The client operated one of the larger online travel agencies in the European market, with four hundred million pounds of annual gross booking value across flights, hotels, rail, and ground transport. Their technical problem was specific and commercially expensive. The underlying inventory system — built in 2016 and not substantially modified since — executed multi-leg bookings as a synchronous chain of API calls across up to forty-seven supplier systems. If any single supplier API timed out mid-booking, the legacy system had no mechanism to hold the partial state and resume. The booking would fail, the customer would be returned to the search page, and any legs that had already been confirmed with suppliers would either be released through a best-effort cancellation call or, in a meaningful minority of cases, would remain confirmed without a matching customer reservation — creating a downstream reconciliation problem that the finance team tracked as 'phantom bookings'.
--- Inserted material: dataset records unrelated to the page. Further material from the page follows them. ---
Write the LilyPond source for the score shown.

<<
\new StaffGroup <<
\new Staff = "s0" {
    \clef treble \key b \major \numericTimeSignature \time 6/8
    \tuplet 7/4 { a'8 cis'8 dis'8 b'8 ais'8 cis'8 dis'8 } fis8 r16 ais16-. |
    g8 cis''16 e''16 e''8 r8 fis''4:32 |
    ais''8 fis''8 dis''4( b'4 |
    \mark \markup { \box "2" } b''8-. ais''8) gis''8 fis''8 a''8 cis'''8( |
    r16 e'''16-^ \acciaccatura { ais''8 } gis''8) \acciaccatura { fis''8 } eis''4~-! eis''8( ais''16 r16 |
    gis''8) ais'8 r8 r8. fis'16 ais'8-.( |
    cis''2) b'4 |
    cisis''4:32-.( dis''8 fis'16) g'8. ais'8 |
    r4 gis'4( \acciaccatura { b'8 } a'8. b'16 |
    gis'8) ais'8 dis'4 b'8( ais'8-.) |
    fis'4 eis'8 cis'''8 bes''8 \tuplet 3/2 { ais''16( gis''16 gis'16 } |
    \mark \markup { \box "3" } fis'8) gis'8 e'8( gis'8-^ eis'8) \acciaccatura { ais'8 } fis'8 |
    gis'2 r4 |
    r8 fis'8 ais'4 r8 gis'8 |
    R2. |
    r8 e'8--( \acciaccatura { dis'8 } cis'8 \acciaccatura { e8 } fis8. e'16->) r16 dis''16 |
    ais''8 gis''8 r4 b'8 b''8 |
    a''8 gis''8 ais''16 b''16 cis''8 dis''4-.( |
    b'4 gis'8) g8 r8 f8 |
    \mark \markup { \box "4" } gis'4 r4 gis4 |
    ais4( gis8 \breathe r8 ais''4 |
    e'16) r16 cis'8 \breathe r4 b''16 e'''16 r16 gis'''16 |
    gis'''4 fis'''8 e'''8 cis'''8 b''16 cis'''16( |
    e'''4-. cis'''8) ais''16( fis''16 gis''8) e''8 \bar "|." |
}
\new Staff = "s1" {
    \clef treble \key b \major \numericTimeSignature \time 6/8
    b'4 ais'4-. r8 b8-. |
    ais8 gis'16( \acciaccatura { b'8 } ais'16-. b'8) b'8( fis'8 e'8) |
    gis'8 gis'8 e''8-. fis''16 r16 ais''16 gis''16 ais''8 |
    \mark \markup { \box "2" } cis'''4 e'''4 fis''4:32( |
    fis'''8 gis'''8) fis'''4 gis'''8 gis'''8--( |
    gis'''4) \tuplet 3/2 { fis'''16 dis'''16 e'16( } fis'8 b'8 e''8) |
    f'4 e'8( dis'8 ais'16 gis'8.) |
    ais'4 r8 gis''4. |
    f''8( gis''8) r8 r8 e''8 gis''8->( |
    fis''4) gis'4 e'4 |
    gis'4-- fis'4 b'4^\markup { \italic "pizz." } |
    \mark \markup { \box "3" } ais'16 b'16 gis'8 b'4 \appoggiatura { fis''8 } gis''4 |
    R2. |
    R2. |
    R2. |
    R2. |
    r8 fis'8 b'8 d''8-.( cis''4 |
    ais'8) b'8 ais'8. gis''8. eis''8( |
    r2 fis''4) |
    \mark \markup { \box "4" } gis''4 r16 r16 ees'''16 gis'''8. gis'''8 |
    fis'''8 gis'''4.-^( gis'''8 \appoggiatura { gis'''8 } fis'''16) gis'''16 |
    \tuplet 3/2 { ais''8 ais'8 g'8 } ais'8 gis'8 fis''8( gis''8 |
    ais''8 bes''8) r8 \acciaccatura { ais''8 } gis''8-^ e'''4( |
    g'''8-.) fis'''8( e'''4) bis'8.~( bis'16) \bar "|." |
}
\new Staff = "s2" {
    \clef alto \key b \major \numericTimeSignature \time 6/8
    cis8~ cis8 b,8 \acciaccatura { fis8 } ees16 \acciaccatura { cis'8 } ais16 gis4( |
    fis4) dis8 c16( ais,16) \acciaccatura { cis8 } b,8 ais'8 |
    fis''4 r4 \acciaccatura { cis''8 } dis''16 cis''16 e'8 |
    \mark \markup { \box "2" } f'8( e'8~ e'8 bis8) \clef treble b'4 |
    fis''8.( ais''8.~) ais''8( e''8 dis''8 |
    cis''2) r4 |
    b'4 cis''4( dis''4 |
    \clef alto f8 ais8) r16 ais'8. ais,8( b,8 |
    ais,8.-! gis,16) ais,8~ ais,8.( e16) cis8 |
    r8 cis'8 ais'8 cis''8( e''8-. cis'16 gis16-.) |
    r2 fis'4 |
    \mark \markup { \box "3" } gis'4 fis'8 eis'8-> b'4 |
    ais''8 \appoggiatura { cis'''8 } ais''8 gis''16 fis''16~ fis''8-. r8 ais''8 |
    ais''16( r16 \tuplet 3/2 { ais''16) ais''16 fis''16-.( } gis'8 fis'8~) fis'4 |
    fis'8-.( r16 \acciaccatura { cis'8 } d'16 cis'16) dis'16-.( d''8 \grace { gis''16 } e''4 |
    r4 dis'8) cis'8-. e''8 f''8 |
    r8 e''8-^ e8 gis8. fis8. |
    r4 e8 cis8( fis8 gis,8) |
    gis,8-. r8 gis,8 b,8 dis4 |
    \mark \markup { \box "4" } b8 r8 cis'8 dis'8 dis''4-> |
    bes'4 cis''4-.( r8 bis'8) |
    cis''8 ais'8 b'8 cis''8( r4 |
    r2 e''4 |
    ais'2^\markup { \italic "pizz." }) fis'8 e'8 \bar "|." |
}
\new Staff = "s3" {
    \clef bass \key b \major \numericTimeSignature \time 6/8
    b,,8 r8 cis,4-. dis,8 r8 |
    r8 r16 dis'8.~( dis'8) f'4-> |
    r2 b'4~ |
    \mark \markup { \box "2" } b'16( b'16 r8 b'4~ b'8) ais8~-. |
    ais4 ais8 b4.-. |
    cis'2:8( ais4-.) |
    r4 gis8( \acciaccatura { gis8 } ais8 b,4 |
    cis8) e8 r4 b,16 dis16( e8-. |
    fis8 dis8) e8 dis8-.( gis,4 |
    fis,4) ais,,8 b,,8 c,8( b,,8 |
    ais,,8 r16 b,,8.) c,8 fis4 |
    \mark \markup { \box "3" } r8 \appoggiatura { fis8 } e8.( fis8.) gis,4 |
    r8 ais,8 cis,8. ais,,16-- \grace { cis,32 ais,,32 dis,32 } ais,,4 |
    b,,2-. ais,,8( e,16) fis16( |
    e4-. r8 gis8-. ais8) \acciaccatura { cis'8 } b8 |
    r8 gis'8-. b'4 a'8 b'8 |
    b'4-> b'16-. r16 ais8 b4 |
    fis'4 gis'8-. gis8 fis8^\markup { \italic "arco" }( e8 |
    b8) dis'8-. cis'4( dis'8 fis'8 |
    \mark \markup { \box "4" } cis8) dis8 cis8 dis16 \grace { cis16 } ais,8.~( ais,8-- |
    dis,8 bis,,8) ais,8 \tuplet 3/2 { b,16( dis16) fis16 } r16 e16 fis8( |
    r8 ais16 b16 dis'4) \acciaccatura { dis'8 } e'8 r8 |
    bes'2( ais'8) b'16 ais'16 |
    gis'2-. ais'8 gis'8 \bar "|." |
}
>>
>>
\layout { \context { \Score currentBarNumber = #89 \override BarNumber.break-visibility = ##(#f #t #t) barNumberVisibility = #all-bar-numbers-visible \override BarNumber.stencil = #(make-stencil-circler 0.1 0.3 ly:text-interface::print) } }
During ordinary trading conditions the failure rate was acceptable at around one point two per cent. During peak traffic — Black Friday, summer departures, Christmas — carrier API latency rose sharply and the failure rate climbed to seven point eight per cent. In 2024, the company had measured the commercial cost of those failures at approximately fourteen million pounds of abandoned revenue, with a further estimated six million pounds of reconciliation and customer-service cost.
The architectural recommendation was a saga-based orchestration pattern implemented on Google Cloud Platform. We moved the booking flow out of the synchronous chain and into a durable orchestrator running on Cloud Workflows, with each supplier call modelled as an explicit saga step with a defined compensating action. If a hotel booking was confirmed and a subsequent flight booking failed, the orchestrator executed the compensating cancellation against the hotel supplier rather than leaving the reservation orphaned. The orchestrator state itself was persisted durably, so that in-flight bookings could survive orchestrator restarts, regional failovers, and the rare catastrophic supplier outage. The customer experience was redesigned to communicate this: rather than a page refresh with a generic error, customers saw a real-time progress view of their booking as each leg confirmed, with explicit handling for the scenario where a specific leg required manual re-selection.
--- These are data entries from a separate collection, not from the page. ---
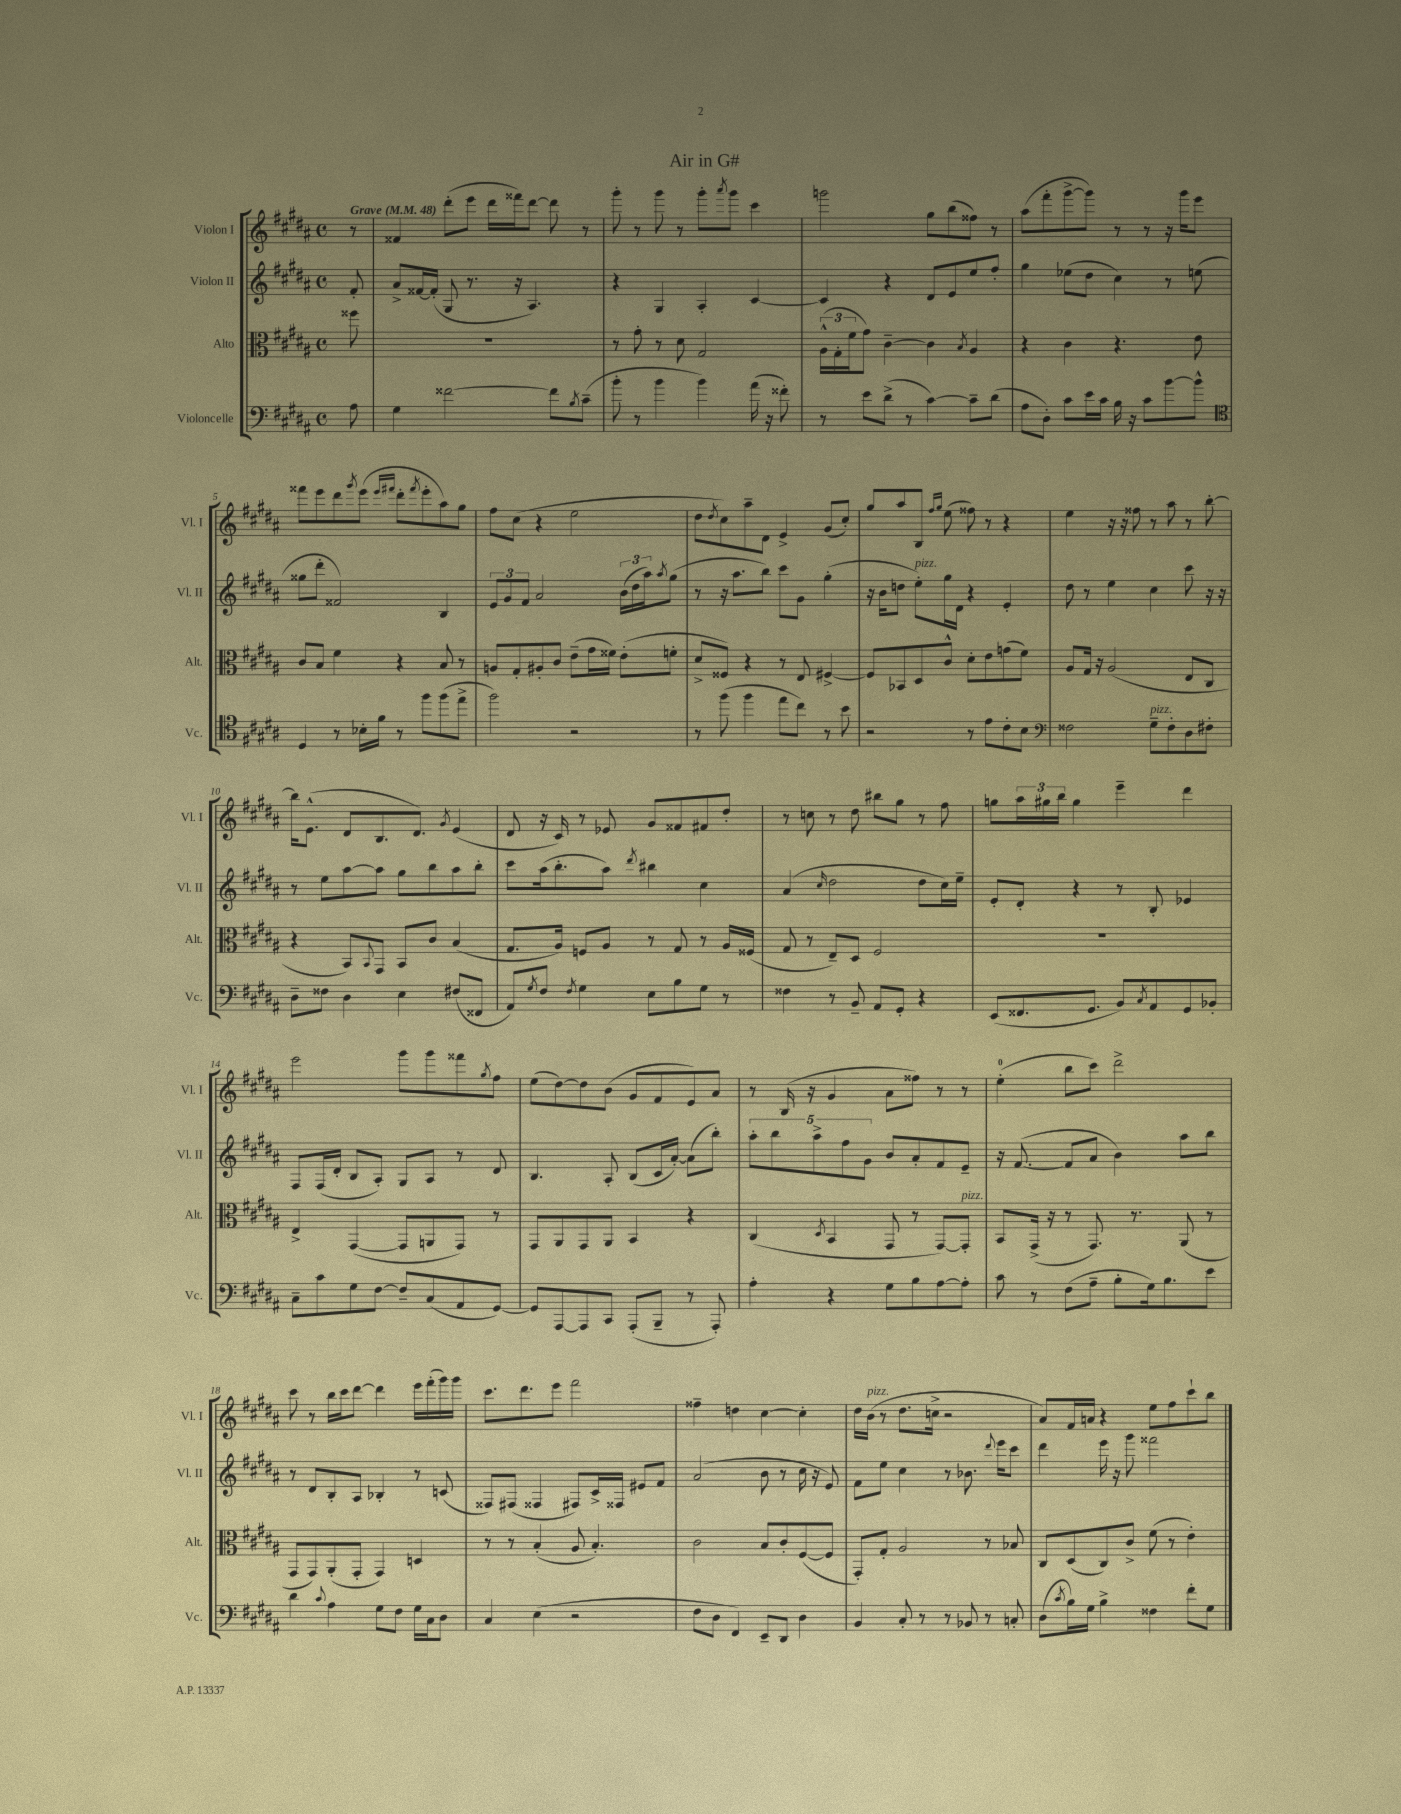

**kern	**kern	**kern	**kern
*staff4	*staff3	*staff2	*staff1
*clefF4	*clefC3	*clefG2	*clefG2
*k[f#c#g#d#a#]	*k[f#c#g#d#a#]	*k[f#c#g#d#a#]	*k[f#c#g#d#a#]
*M4/4	*M4/4	*M4/4	*M4/4
*met(c)	*met(c)	*met(c)	*met(c)
*MM48	*MM48	*MM48	*MM48
8A#	8ff##	8f#'	8r
=	=	=	=
4G#	1r	8a#^	4f##
.	.	[16f##	.
.	.	(16f##']	.
[2f##	.	8G#	(8ddd#'
.	.	8.r	8eee
.	.	.	16ddd#
.	.	16r	16fff##)
.	.	4.A#)	[8ddd#
8f##]	.	.	8ddd#]
8qB	.	.	.
(8c#~	.	.	8r
=	=	=	=
8b'	8r	4r	8ggg#'
8r	8g#'	.	8r
4b	8r	4G#	8ggg#
.	8d#	.	8r
4b)	2G#	4A#'	8ggg#'
.	.	.	8qaaa#
.	.	.	8ggg#
(16a#	.	[4c#	4ccc#
16r	.	.	.
8f##')	.	.	.
=	=	=	=
8r	(24A#^^	4c#]	2ggg
.	24G#'	.	.
.	24f#	.	.
8e	8g#)	.	.
(8d#^	[4c#~	4r	.
8r	.	.	.
[4c#)	4c#]	8d#	8gg#
.	.	8e	(8bb
.	8qB	.	.
8c#~]	4A#	8ee	8ff##)
(8d#	.	8ff#'	8r
=	=	=	=
8A#	4r	4gg#	(8aa#
8D#')	.	.	8fff#'
8c#	4c#	(8ee-	[8ggg#^
16e	.	8dd#	8ggg#])
16c#	.	.	.
16B	4.r	4cc#)	8r
16r	.	.	.
8c#	.	.	8r
[8b	.	8r	16r
.	.	.	16ggg#
8b^^]	8e	(8ee	8eee
=	=	=	=
*clefC4	*	*	*
4D#	8c#	8gg##	8fff##
.	8B	8ddd#'	8eee
8r	4f#	2f##)	8ddd#
.	.	.	8qggg#
16B-'	.	.	(8eee
16f#	.	.	.
.	.	.	16qqeee
.	.	.	16qqfff#
8r	4r	.	8ddd#'
.	.	.	8qfff#
8ff#	.	.	8eee'
(8ff#	8B	4B	8aa#)
8ee^	8r	.	8gg#
=	=	=	=
2ff#)	8A	12e	8ff#
.	.	12g#	.
.	8G#'	.	(8cc#
.	.	12f#	.
.	8A#'	2a#	4r
.	8c#	.	.
2r	(8e~	.	2ee
.	16g#	.	.
.	16f##)	.	.
.	(8e'	(24b	.
.	.	24dd#	.
.	.	24aa#)	.
.	.	8qaa#	.
.	8f'	(8gg#	.
=	=	=	=
8r	8d#^	8r	8dd#
.	.	.	8qdd#
(8ff#	8F##)	16r	8cc#)
.	.	8.aa#	.
4ff#	4r	.	8aa#~
.	.	8bb)	8d#
8ee	8r	8ccc#	4e^
8cc#)	8E	8g#	.
8r	[4F#^	(4gg#'	(8g#
8b	.	.	8cc#')
=	=	=	=
2r	8F#]	16r	8gg#
.	.	16b	.
.	8BB-	8dd	8aa#
.	8D#	8ee')	8B
.	.	.	16qqff#
.	.	.	16qqgg#
.	8c#^^	16gg#	(8ee
.	.	16d#	.
8r	8d#'	4r	8ff##)
8e	8e	.	8r
8c#'	(8g	4e'	4r
8B	8f#)	.	.
=	=	=	=
*clefF4	*	*	*
2F##	8A#	8dd#	4ee
.	16G#	8r	.
.	16r	.	.
.	(2A#	4ee	16r
.	.	.	16r
.	.	.	8ff##
8G#~	.	4cc#	8r
8F##'	.	.	8aa#
8D#	8E	8ccc#	8r
8F#'	8C#	16r	[8bb'
.	.	16r	.
=	=	=	=
8D#~	4r	8r	16bb]
.	.	.	(8.e^^
8F##	.	8ee	.
4D#	8BB)	[8aa#	8d#
.	8qqBB	.	.
.	8GG#	8aa#]	8.B
4E	8BB	8gg#	.
.	.	.	8.d#)
.	8c#	8bb	.
.	.	.	8qg#
(8F#	(4B	8aa#	(4e
8FF##	.	8bb'	.
=	=	=	=
8AA#)	8.G#	8ccc#	8d#
8qG#	.	.	.
8F#	.	(16aa#	16r
.	16A#)	8.bb'	16c#)
8qF#	.	.	.
4G#	8F	.	8r
.	8A#	8aa#)	8e-
.	.	8qddd#	.
8E	8r	4bb#	8g#
8B	8G#	.	8f##
8G#	8r	4cc#	8f#
8r	16A#	.	8dd#'
.	(16F##	.	.
=	=	=	=
4F##	8G#	(4a#	8r
.	8r	.	8cc
.	.	16qqcc#	.
8r	8E~)	2dd#	8r
8BB~	8D#	.	8dd#
8AA#	2F#	.	8bb#
8GG#'	.	.	8gg#
4r	.	8dd#	8r
.	.	16cc#)	8ff#
.	.	16ee~	.
=	=	=	=
(8EE	1r	8e'	8gg
8.FF##	.	8d#'	24aa#
.	.	.	24gg#
.	.	.	24bb
.	.	4r	4gg#
8.GG#	.	.	.
8BB)	.	8r	4eee~
8qC#	.	.	.
8AA#	.	8B'	.
8GG#	.	4e-	4ddd#
8BB-'	.	.	.
=	=	=	=
8C#~	4E^	8F#	2eee
8c#	.	(16F#	.
.	.	16d#'	.
8G#	([4GG#	8B	.
[8F#	.	8A#')	.
8F#~]	8GG#]	8G#	8ggg#
(8C#	8AA	8A#	8ggg#
8AA#	8GG#)	8r	8fff##
.	.	.	8qgg#
[8GG#)	8r	8d#	8ff#
=	=	=	=
8GG#]	8GG#	4.B	(8ee
[8AAA#	8AA#	.	[8dd#)
8AAA#]	8GG#	.	8dd#]
8CC#	8AA#	8A#'	(8b
(8AAA#'	4BB	(8B	8g#
8BBB~	.	16c#	8f#
.	.	[16a#')	.
8r	4r	(8a#]	8e)
8AAA#')	.	8bb')	8a#
=	=	=	=
4A#'	(4C#	10aa#'	8r
.	.	10bb	.
.	.	.	(16B
.	.	.	16r
.	.	10aa#^	.
.	8qD#	.	.
4r	4BB	.	4g#
.	.	10ff#	.
.	.	10g#	.
8G#	8GG#	8b	8a#
8B	8r	8a#'	8ff##)
[8A#	[8GG#)	8f#	8r
8A#']	8GG#']	8e~	8r
=	=	=	=
8c#	8BB	16r	(4ee'
.	.	([8.f#	.
8r	(16GG#^	.	.
.	16r	.	.
(8F#	8r	8f#]	8bb
8A#~	8.GG#)	8a#	8ccc#)
8B'	.	4b)	2ddd#^
.	8.r	.	.
16G#)	.	.	.
8.B	.	.	.
.	(8AA#	8aa#	.
8e	8r	8bb	.
=	=	=	=
4d#	8GG#	8r	8ccc#
.	8GG#)	8d#	8r
8qqc#	.	.	.
4A#	(8AA#'	8B'	16bb
.	.	.	16ccc#
.	8GG#'	8A#	[8ddd#
8G#	4GG#)	4B-'	4ddd#]
8F#	.	.	.
16G#	4D	8r	16eee
16C#	.	.	(16fff#'
8D#	.	(8c	16ggg#)
.	.	.	16ggg#
=	=	=	=
4C#	8r	8F##)	8.ccc#
.	8r	(8F#	.
.	.	.	8.ddd#
(4E	(4B'	4F##	.
.	.	.	8eee
2r	8A#	8F#)	2fff#
.	4.B')	16c#^	.
.	.	16F##	.
.	.	8e#	.
.	.	8f#	.
=	=	=	=
8F#	2c#	(2a#	4ff##~
8D#	.	.	.
4FF#)	.	.	4dd
8EE~	8B	8b	[4cc#
8DD#	8c#'	8r	.
4D#	([8F#	16cc#	4cc#']
.	.	16r	.
.	8F#]	8e)	.
=	=	=	=
4BB	8GG#')	8f#	16dd#
.	.	.	(16b
.	8G#'	8ee	8r
8C#'	2A#	4cc#	8.dd#
8r	.	.	.
.	.	.	16cc^
8r	.	8r	2r
8BB-	.	8.b-	.
8r	8r	.	.
.	.	8qqddd#	.
.	.	16eee	.
8C'	8B-	8ccc#	.
=	=	=	=
(8D#	8C#	4ddd#	8a#)
8qc#	.	.	.
16B)	(8D#	.	16f#
16G#	.	.	16a
4B^	8C#)	16eee	4r
.	.	16r	.
.	8c#^	8ggg#	.
4F##	(8f#	2fff##	8ee
.	8r	.	8ff#
8f#'	4e')	.	8ccc#`
8G#	.	.	8bb
==	==	==	==
*-	*-	*-	*-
Multi-region active-active was the second structural piece. The legacy system ran in a single region with a warm standby; during a regional incident, failover took roughly eighteen minutes, during which time all bookings were rejected. We redesigned the infrastructure as active-active across two GCP regions with global load balancing and cross-region replicated state. The ninety-ninth-percentile latency target was set at one hundred and twenty milliseconds end-to-end, which was met through a combination of edge caching, supplier connection pooling, and a rewritten pricing engine that pre-computed fare permutations during search rather than at the booking step.
The synthetic monitoring layer was the piece the client's platform team had been most exercised about. The forty-seven supplier integrations had, historically, been monitored only through real-customer traffic — which meant that a supplier outage at three in the morning would typically be discovered when the first customer of the day encountered it. We built a synthetic test suite that executed canary bookings against every supplier every two minutes, with automated alerting to the on-call platform engineer if any supplier exceeded its SLA. The synthetic bookings were genuine transactions that were immediately cancelled, which required negotiating a specific arrangement with each supplier but gave the client a level of supplier-health visibility that its competitors did not possess.
The platform went live in full two weeks before the following Black Friday — a deliberate timing decision that gave the team a single high-pressure test of the new architecture. During the Black Friday window, the booking failure rate ran at one point four per cent, down from the previous year's seven point eight per cent. There were zero regional outages, no phantom bookings were generated, and the platform processed forty-one per cent more booking volume than the preceding Black Friday on the same infrastructure cost envelope. Over the following trading year, the fourteen million pounds of abandoned revenue recovered to a run-rate materially aligned with the business case the board had approved at engagement start. The architecture has since been extended to the client's rail and ground transport lines of business.